Moro diz que impunidade alimenta ciclo do crime e processos judiciais não bastam
Ministro da Justiça diz que contribuição da advocacia é "essencial" neste debate.
Da Redação
quinta-feira, 7 de fevereiro de 2019
Atualizado às 14:53
Em palestra que abriu o calendário de eventos do IASP e marcou o início da gestão do presidente Renato de Mello Jorge Silveira, o ministro da Justiça Sérgio Moro esteve nesta quinta-feira, 7, na primeira reunião-almoço realizada pelo Instituto em 2019.
Durante sua fala, ele abordou as propostas apresentadas nesta semana sobre o pacote anticrime e afirmou que a impunidade alimenta o ciclo do crime e que, "os processos judiciais não são suficientes para resolver o problema, precisam haver reformas mais gerais".
A ideia do pacote, defendeu o ex-juiz, é apresentar um projeto que trate de corrupção, crime organizado e crime violento em conjunto. "Eu reconheço que existe muito mais a ser proposto e que pode ser feito, mas esse projeto inicial visa adotar medidas muito simples, fáceis de serem explicadas e sem prejuízo de que outras iniciativas relevantes sejam adotadas. Essas medidas não significam que nossa ação se limita a elas."
Conforme o ministro, muita coisa não depende de lei e sim da atuação do executivo. A exemplo dos presídios, que demandam maiores investimentos. Mas também ponderou que a baixa eficiência na aplicação dos recursos é um desafio a ser enfrentado: "Não depende propriamente de lei mas sim de uma reorganização burocrática."
Admitindo o problema da superlotação dos presídios, Moro disse que o sistema carcerário não comporta o endurecimento de modo geral e que o projeto visa somente o endurecimento em relação à criminalidade mais grave e seletiva, não havendo o incremento de penas.
Ciente da contraversão do tema, o ex-juiz defendeu a prisão em segunda instância alegando que o STF já decidiu por quatro vezes, desde 2016, que a execução provisória da pena não é inconsistente com o princípio da presunção de inocência. "Não acredito que o Supremo vá mudar de posicionamento, mas é importante que a lei traga isso com maior clareza.
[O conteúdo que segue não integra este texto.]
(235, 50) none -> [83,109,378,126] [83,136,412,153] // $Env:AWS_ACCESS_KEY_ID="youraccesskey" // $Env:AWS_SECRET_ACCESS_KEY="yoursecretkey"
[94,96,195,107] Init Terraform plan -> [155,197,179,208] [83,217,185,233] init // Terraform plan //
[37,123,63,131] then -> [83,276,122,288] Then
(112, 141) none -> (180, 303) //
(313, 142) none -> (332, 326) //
Na minha opinião, presunção de inocência tem a ver com a prova. A prova tem que ser categórica para a condenação criminal. Não está relacionada, necessariamente, a questão dos recursos."
"Embora, talvez, a redação da Constituição sugira a interpretação em se aguardar o trânsito em julgado, tudo é passível de interpretação. Não precisamos interpretar os dispositivos constitucionais literalmente".
Acerca da prescrição, Moro é enfático: trata-se, disse, de uma falha do sistema: "O processo deve acabar em absolvição ou condenação."
Outra polêmica entre os advogados criminalistas, a questão da legítima defesa foi tratada de forma defensiva pelo ministro. Ele alegou ter atendido reclamação das forças de segurança e das corporações policiais, mas que não se está dando um passo a mais em qualquer sentido, já que o agente policial responderá por excessos, conforme está na lei. "Não existe, de maneira nenhuma, uma licença para matar ou um afrouxamento da legítima defesa. O que existe é um aclaramento de situações que já ocorrem na prática."
Em relação ao famigerado 'plea bargain', ele refutou o argumento de que o mecanismo pode prejudicar inocentes alegando que o sistema convencional também é falho.
Mais adiante, reforçou a contribuição da advocacia para o debate e o aperfeiçoamento das medidas propostas: "O ministério está à disposição para críticas e sugestões. O espaço jurídico é o mais profícuo para o debate."
Durante o evento, o ministro sentou-se à mesa com Modesto Carvalhosa, Ives Gandra Martins, Rui Celso Reali Fragoso e os criminalistas Miguel Reale Júnior e Antônio Claudio Mariz de Oliveira.